▶ **Entries shown**
■ ■ ■ ■

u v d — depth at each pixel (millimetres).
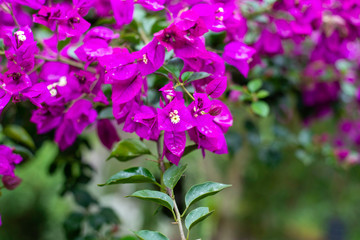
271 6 1032
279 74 1254
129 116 813
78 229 1190
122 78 805
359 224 4250
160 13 1056
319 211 4215
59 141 950
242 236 4133
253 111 1098
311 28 1036
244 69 896
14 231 3469
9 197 3387
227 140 1249
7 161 864
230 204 2492
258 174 3516
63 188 1226
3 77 797
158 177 1175
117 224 1210
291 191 3895
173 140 785
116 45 951
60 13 840
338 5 1064
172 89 790
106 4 1018
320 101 1390
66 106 915
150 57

■ ■ ■ ■

▶ **The problem**
Your task is to retype, exactly and only, the lines from the one with "279 74 1254" through the final line above.

▶ **Exercise response**
279 74 1254
129 116 813
78 229 1190
122 78 805
359 224 4250
160 13 1056
319 211 4215
59 141 950
242 236 4133
253 111 1098
311 28 1036
244 69 896
14 231 3469
9 197 3387
227 140 1249
7 161 864
230 204 2492
258 174 3516
63 188 1226
3 77 797
158 177 1175
117 224 1210
291 191 3895
173 140 785
116 45 951
60 13 840
338 5 1064
172 89 790
106 4 1018
320 101 1390
66 106 915
150 57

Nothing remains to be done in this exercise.